Keywords

1 Introduction

Nowadays, the problem of information and fact extraction remains unsolved. Existing models and algorithms for fact extraction depend on the degree of a document structuring. In this way, we can divide text documents into: (1) well-structured texts, which often content tabular data; (2) semi-structured text documents described a specific domain, and (3) unstructured text document of any domain [1].

Generally, there are robust algorithms [2, 3] for fact extraction from well-structured text documents. At the same time, despite the constant growth of interest in researches of information extraction from Web content, there is no general and well-grounded approach for structured information extraction from unstructured texts [4, 5]. This growing interest is primarily caused by the huge volumes of unstructured text information available in corporate and Internet networks (according to some sources, there are more than 85% of such texts). Additionally, increasing interest in researches of fact identification and extraction from unstructured texts is largely due to the expansion of areas of their use.

For instants, fact extraction from unstructured texts can be a serious additional source for ontologies generation based on Web content knowledge. Recent approaches of Open Information Extraction (Open IE) extract a fact as a triplet of Subject-Predicate-Object, where the Object and Subject are usually represented by nouns or noun phrases, while the Predicate is mostly expressed by a verb. This view of fact corresponds to an RDF graph (Fig. 1).

Fig. 1.
figure 1

The RDF diagram of a fact triplet, which corresponds to the concept of a fact in Open IE approach

Yet, the current approaches to structured information extraction from unstructured texts are either based on a limited number of predefined facts (IE) or use existing NLP tools for each specific language (Open IE). Solving both IE and Open IE tasks, a large labeled corpora of a particular language are required.

In our approach, we propose a logical-linguistic model for fact expression in a sentence of the natural language. This model implements the general approach of Open IE, namely, extraction of the unlimited domain-independent number of facts from texts.

This study focuses on the adaptation of our fact extraction model for the texts of the Kazakh language, which is the language with limited linguistic resources and, obviously, demands additional sources for Kazakh ontologies generation.

In order to estimate the effectiveness of the model, we utilize relatively small experimental corpus included texts extracted from Kazakh bilingual news websites.

The remainder of the paper is organized as follows. Section 2 gives an overview of the related works, corresponding with IE and Open IE challenges. Section 3 describes the usage of our model within the general approach of Open IE and its implementation for the Kazakh language. Section 4 introduces the working corpus and describes its usage in our experiment. In the last Sect. 5, the scientific and practical contributions of the research, its limitations and future work are discussed.

2 Related Work

The problem of information extraction from unstructured texts can be divided into two basic approaches: Information Extraction (IE) and Open IE. Both of these technologies allow considering large volumes of texts that contain relatively small amount of factual information.

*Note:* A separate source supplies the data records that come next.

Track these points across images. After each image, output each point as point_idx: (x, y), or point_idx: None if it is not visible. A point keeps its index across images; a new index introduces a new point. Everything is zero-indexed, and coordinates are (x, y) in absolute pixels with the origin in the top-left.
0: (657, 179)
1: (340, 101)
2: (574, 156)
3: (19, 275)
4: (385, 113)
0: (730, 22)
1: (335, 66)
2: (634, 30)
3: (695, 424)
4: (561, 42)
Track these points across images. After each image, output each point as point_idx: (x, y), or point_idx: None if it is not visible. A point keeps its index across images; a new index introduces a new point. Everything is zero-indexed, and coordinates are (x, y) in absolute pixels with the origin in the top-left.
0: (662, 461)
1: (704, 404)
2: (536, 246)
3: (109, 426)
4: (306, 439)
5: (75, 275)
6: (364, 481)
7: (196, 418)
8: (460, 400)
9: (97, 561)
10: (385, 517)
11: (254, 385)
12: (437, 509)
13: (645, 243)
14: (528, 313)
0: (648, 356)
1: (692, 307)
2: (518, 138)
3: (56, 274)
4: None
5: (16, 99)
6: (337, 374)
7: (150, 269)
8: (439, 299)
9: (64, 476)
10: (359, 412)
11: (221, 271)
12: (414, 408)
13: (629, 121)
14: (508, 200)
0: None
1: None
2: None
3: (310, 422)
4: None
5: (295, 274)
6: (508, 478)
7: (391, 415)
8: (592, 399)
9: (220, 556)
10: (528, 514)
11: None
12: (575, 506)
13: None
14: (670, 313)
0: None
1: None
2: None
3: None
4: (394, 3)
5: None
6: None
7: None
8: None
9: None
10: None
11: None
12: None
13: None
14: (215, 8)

Herewith IE can be thought as a special kind of Information Retrieval (IR), when the query is formulated in advance. However, IE creates a data structure, describing facts, from a set of processed documents, whereas the result of IR is a set of links to documents that match the query.

First IE systems were mostly domain-oriented and based on the knowledge, generated in advance. The example of such an approach is one of the first IE systems. Working with texts on Latin American terrorism, it exploited pre-developed morphological and semantic patterns [6, 7]. Modern IE systems also use a predefined set of rules to extract information from texts [8]. Mainly, IE systems extract and present information as tuples of two objects with a predefined type of relations [9]. Thus, IE approaches are aimed to create predefined knowledge structures as a result and they do not allow working with Web content of unlimited knowledge texts where the target relations cannot be predetermined [8].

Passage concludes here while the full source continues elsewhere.